Find the line with "left elbow: (752, 434)" in the entries below. Repeat it, every following line, and the line with "right back paw: (613, 435)", exactly and with nothing added.

_ _ _ _ _

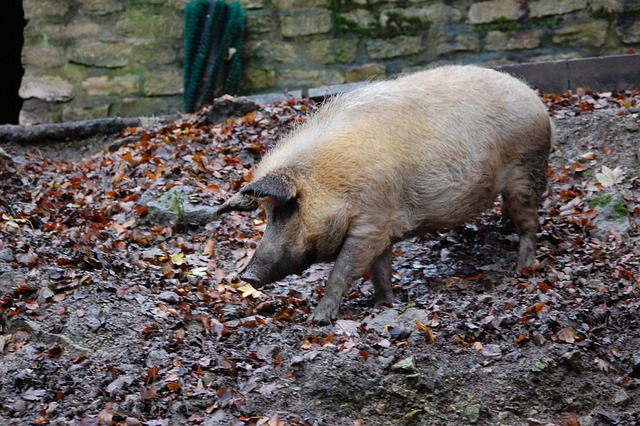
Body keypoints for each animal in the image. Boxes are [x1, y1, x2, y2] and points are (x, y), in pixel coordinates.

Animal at [214, 65, 552, 322]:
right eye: (267, 213)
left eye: (289, 208)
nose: (248, 276)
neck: (335, 181)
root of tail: (536, 101)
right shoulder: (383, 224)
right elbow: (380, 269)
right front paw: (385, 304)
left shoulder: (371, 223)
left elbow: (343, 270)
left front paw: (317, 320)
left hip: (526, 172)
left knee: (530, 225)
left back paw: (522, 269)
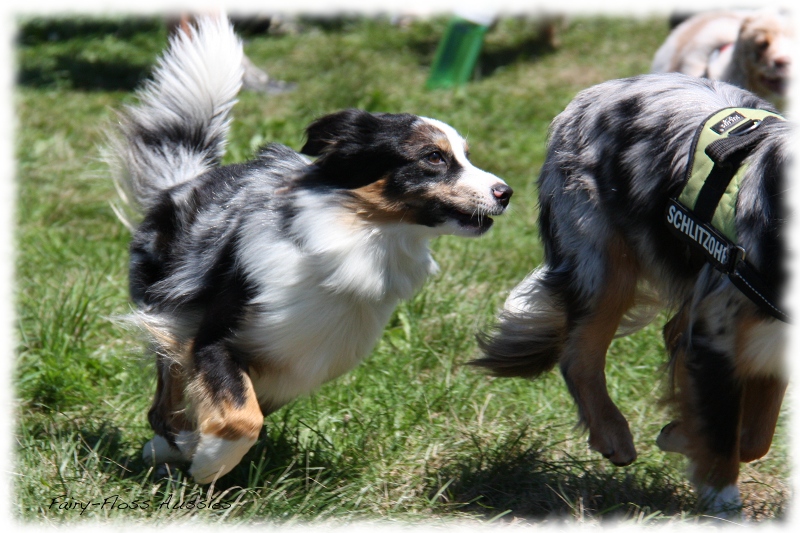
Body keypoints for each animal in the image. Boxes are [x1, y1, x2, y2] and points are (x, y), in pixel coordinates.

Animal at [472, 74, 792, 516]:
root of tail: (593, 92)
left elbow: (752, 434)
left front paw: (683, 433)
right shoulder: (717, 330)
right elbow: (723, 438)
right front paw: (722, 504)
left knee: (670, 335)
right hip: (603, 262)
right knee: (579, 356)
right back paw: (613, 435)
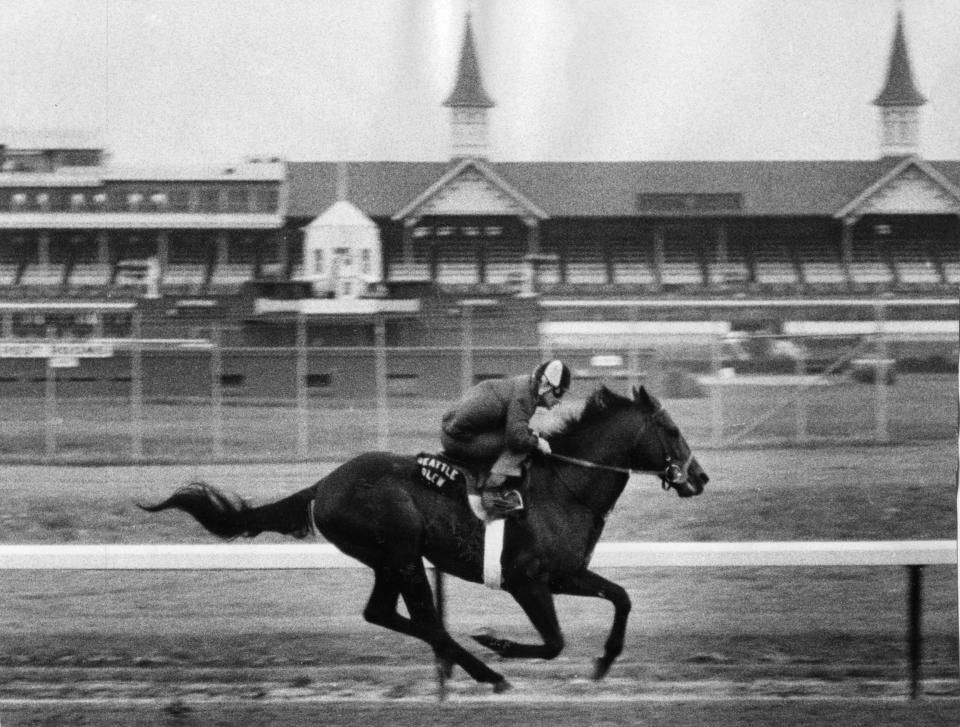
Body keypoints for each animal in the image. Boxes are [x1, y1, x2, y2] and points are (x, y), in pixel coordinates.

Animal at [144, 384, 712, 692]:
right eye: (672, 430)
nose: (700, 477)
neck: (565, 487)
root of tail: (324, 484)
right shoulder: (527, 580)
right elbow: (553, 642)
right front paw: (500, 641)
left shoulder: (567, 573)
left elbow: (622, 597)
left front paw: (604, 662)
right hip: (401, 553)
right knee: (424, 620)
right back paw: (487, 669)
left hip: (389, 560)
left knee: (385, 613)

_ _ _ _ _

▶ [Written response]:
left elbow: (752, 434)
left front paw: (683, 433)
right shoulder: (717, 330)
right elbow: (723, 438)
right front paw: (722, 504)
left knee: (670, 335)
right hip: (603, 262)
right knee: (579, 356)
right back paw: (613, 435)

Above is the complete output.